REQUIRED WORK -
Your answer must be an exact copy of the records, minus any pictures.

+++++

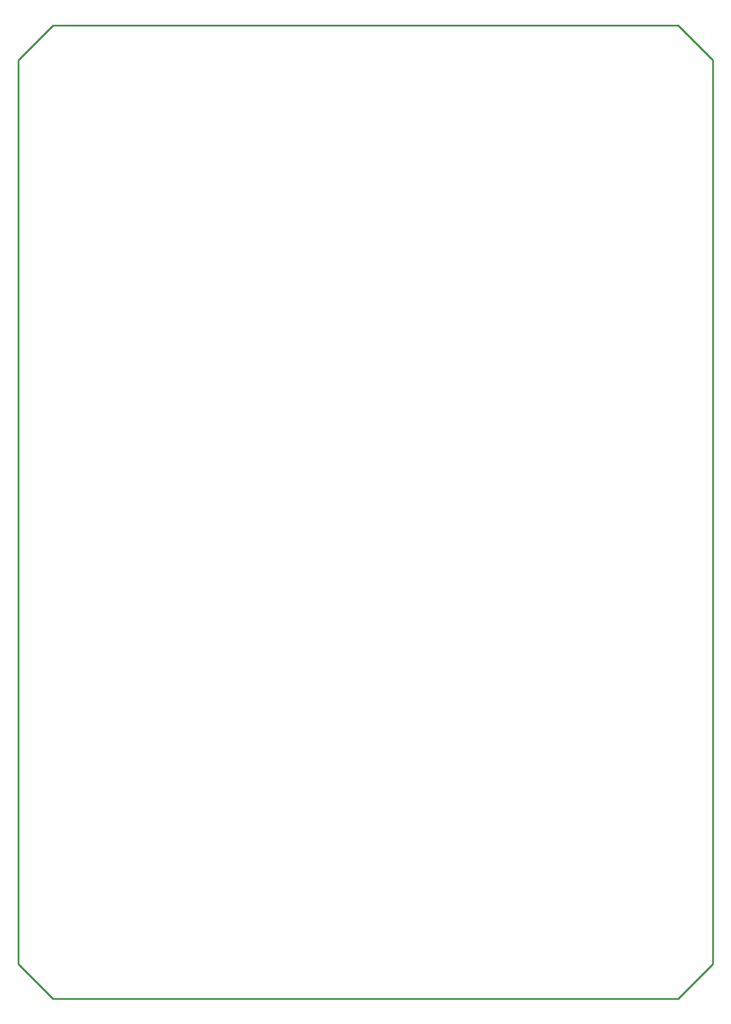
<source format=gbp>
G04 Layer_Color=16770453*
%FSLAX44Y44*%
%MOMM*%
G71*
G01*
G75*
%ADD22C,0.2540*%
D22*
X70250Y1420000D02*
X970250D01*
X1020250Y1370000D01*
Y70000D02*
Y1370000D01*
X970250Y20000D02*
X1020250Y70000D01*
X70250Y20000D02*
X970250D01*
X20250Y70000D02*
X70250Y20000D01*
X20250Y70000D02*
Y1370000D01*
X70250Y1420000D01*
Y1420000D01*
M02*

</source>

+++++

TASK RESPONSE -
<source format=gbp>
G04 Layer_Color=16770453*
%FSLAX44Y44*%
%MOMM*%
G71*
G01*
G75*
%ADD22C,0.2540*%
D22*
X70250Y1420000D02*
X970250D01*
X1020250Y1370000D01*
Y70000D02*
Y1370000D01*
X970250Y20000D02*
X1020250Y70000D01*
X70250Y20000D02*
X970250D01*
X20250Y70000D02*
X70250Y20000D01*
X20250Y70000D02*
Y1370000D01*
X70250Y1420000D01*
Y1420000D01*
M02*

</source>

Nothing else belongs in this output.